Do I need an expensive digital cable?


I have been using a fairly inexpensive optical cable to connect my CD transport to my Moon 280D streamer. I was told that an SPDIFcoax cable would sound better. For an experiment I purchased an inexpensive Pangea coax cable. It didn't sound at all because its terminator ends did not fit snugly in my equipment. I consulted chatgbt who often gives me audio advice. It advised that for the short run of 1 meter, an RCA interconnect would work. It did. And sounded much better than the optical. Chatgbt said that RCA interconnect was good enough.

Now, there is a twist to this story that might make those doubters think twice. A digital cable carries packets of information that are rechecked to assure that the streamer is recieving correct information. There is the timing concern, though. But my Moon 280D has an asynchronous DAC with a clock as part of the DAC. Any information sent by my transport, whether it is clocked by the transport or not, will go through the Moon's asynchronous DAC's clock. So ;there shouldn't be a timing problem. Should there?

Can anyone make a case that I should buy a "better" coax cable?

audio-b-dog

@audio-b-dog  With a USB connection into your Moon 280D, the data stream is asynchronous (untimed) until it reaches the DAC’s internal clock.
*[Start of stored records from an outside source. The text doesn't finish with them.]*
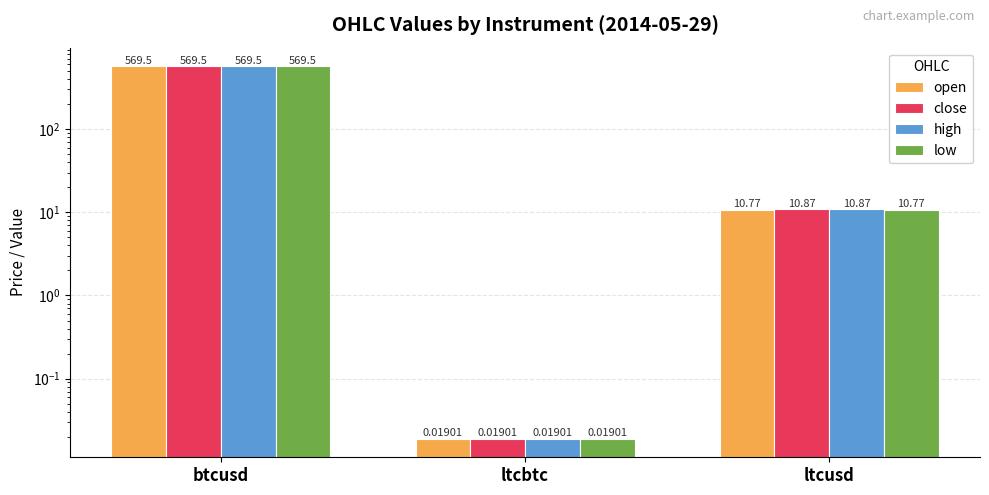

Which has a higher value, ltcusd or ltcbtc?

ltcusd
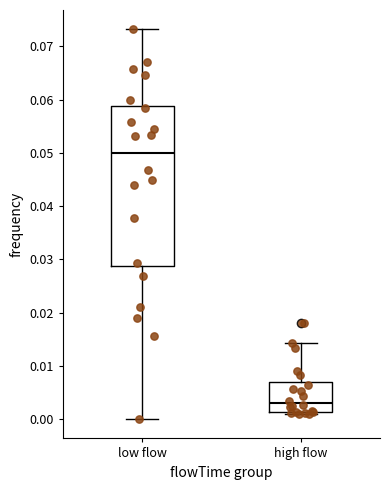

Which box's median line is the highest?

low flow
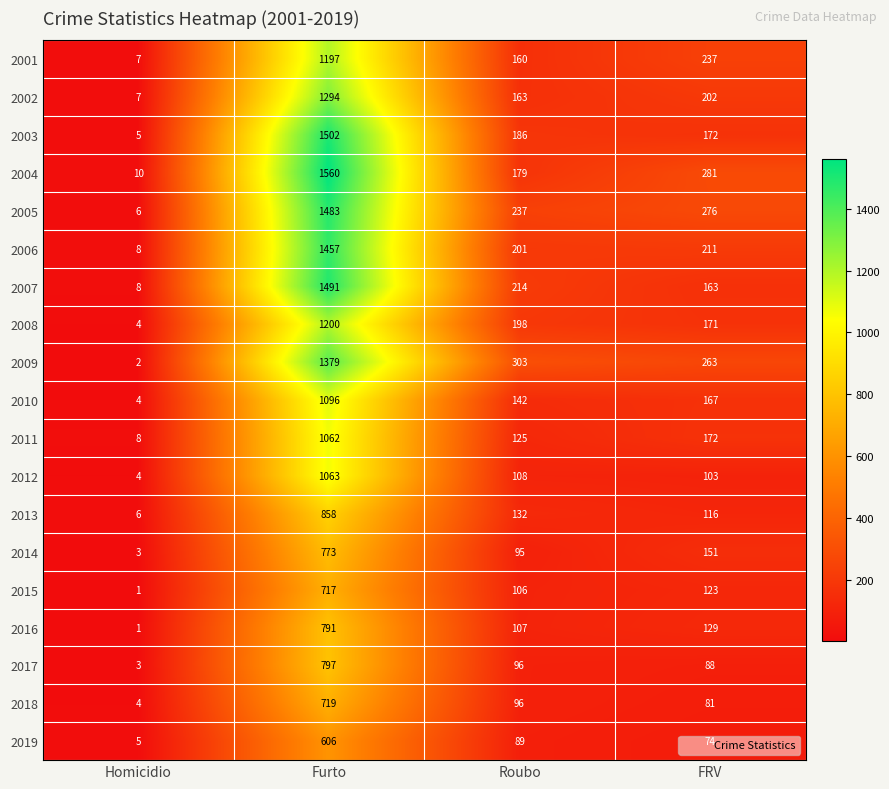

What is the difference between the highest and lowest values at Homicidio?

9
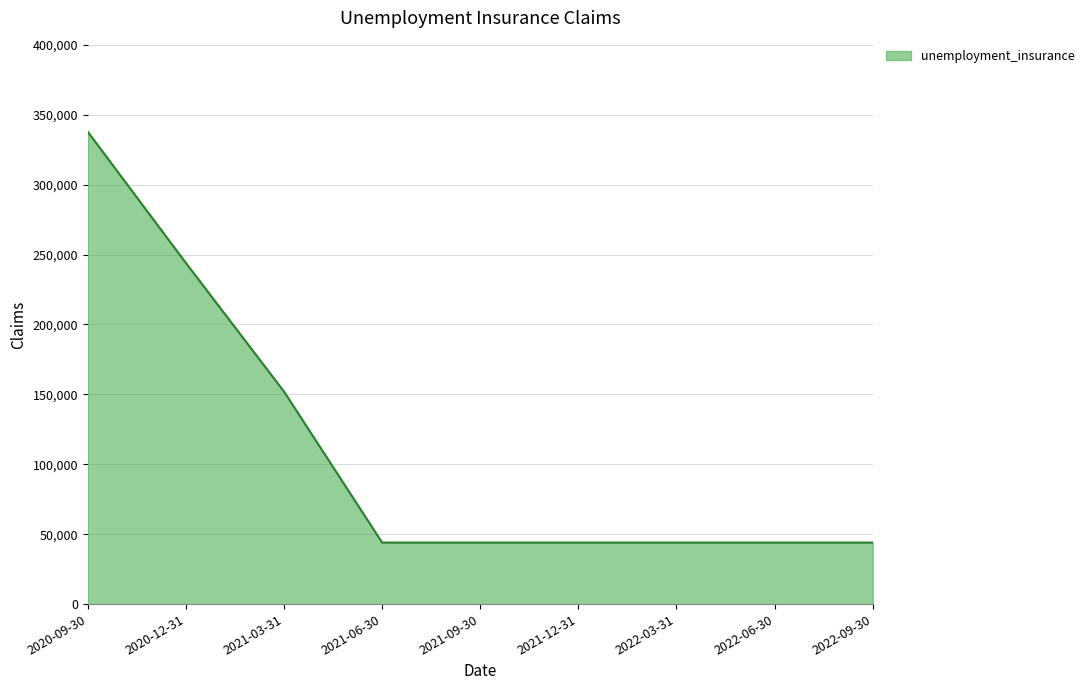

Which label corresponds to the largest value in the chart?

2020-09-30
With Toslink/coax/AES EBU/I2S, the source device (e.g. your CD player) holds the master clock, and the data transmitted to the DAC is synchronous (timed). Clock quality is most certainly a factor in the overall result, and another variable to consider as to why one type of connection to a DAC can bring a different result than another. 

The proper characteristic impedance for both coax cable and connectors is 75 ohms. Audio RCA connectors are typically 20-50 ohms, so a better coax cable will use connectors of the correct impedance. Proper impedance minimizes unwanted reflections. Where one is flexible about cable length, 1.5m (~5ft)  coax cable length has been demonstrated as theoretically "ideal" for reflection mitigation. Splitting hairs possibly, but worth a mention. 

@richardbrand you do have to remember though that streamers buffer the incoming data stream in memory. TCP is a clock-less protocol: by design it does not have nor need a physical clock, unlike USB etc. which do.

@devinplombier not entirely true. coax is a copper cable. It is susceptible to EMI and RFI. If subjected to either or both, the electrical noise may impact timing and interfere with data transfer. In addition the noise will make its way into the DAC which again will negatively impact sound quality.
Connections doing digital data transfer not impacted by emi and rfi are optical and fiber optic.

@audphile1 

I do apolcogize on the bit depth. It is a term chatgbt recognizes. I'll paste its answer below. I don't think that invalidates my discussion of what a bit is. We talk about "words" a 16 bit word length or 24 bit word length. Thos bits are still on/off switches, which is how digital works. I think we were talking past each other. On the other issue, chatgbt has assured me more than once that the asynchronous DAC in the Moon 280D will supercede the transport's clock. It was chatgbt who told me to try an RCA interconnect. And the interconnect works. I'll compare it to a cheap digital 75 ohm cable. Here is chatgbt's answer on "depth." i think depth talks about the effect of word length, but not what a word length is. That's where we were talking past each other.

What Bit Depth Actually Is

Bit depth determines how precisely the amplitude (loudness level) of a sound wave is measured at each sample in a digital recording.

Think of digital audio as:

  • Sample rate = how often you take a picture of the waveform (time resolution)

  • Bit depth = how finely you measure how tall that waveform is (amplitude resolution)

Bit depth controls the number of possible volume steps between silence and full scale.


Simple Analogy

Imagine a staircase.

  • 8-bit audio = very few steps. Big jumps between levels.

  • 16-bit audio = many more steps. Smaller jumps.

  • 24-bit audio = an enormous number of tiny steps. Almost continuous.

The more steps you have, the smoother quiet details and dynamic transitions sound.


The Math (Important but Simple)

Each additional bit doubles the number of amplitude values.

  • 16-bit = 65,536 possible levels

  • 24-bit = 16,777,216 possible levels

That’s not a small difference. That’s massive.

On the other issue, chatgbt has assured me more than once that the asynchronous DAC in the Moon 280D will supercede the transport’s clock.

@audio-b-dog I did some reading on this unit, which claims to be asynchronous, although it doesn't go into further detail. It would be unusual if it is. The question to ask Simaudio directly (not ChatGPT) is if the unit is asynchronous across all digital inputs.